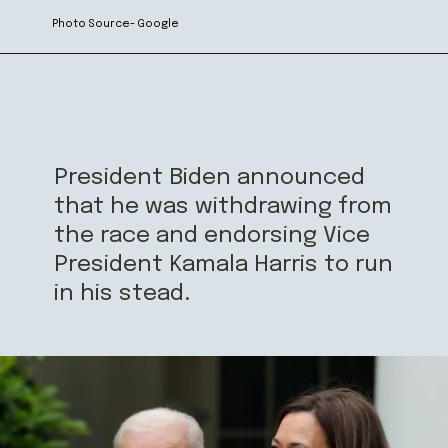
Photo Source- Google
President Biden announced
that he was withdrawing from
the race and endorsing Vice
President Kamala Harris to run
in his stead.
* * *
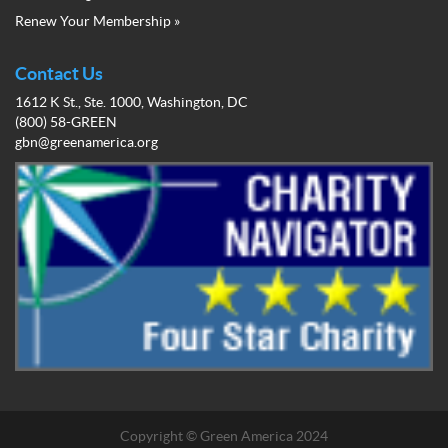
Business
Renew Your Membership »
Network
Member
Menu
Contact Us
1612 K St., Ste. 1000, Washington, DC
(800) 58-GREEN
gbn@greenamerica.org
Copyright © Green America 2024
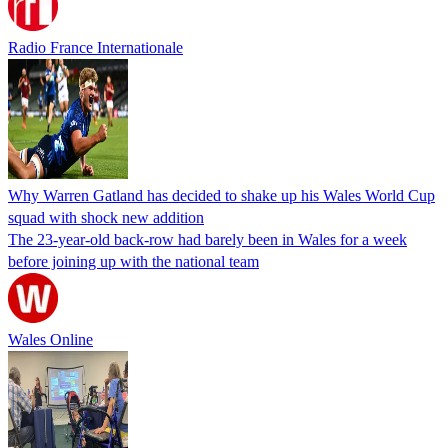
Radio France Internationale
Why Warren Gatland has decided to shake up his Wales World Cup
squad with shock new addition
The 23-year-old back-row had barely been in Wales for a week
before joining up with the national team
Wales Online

■ **WORK TASK**
Rewrite the material from the line containing "Photo Source- Google" through the line containing "in his stead.", changing "race" to "contest" and leaving everything else untouched.

■ **PROBLEM SOLUTION**
Photo Source- Google
President Biden announced
that he was withdrawing from
the contest and endorsing Vice
President Kamala Harris to run
in his stead.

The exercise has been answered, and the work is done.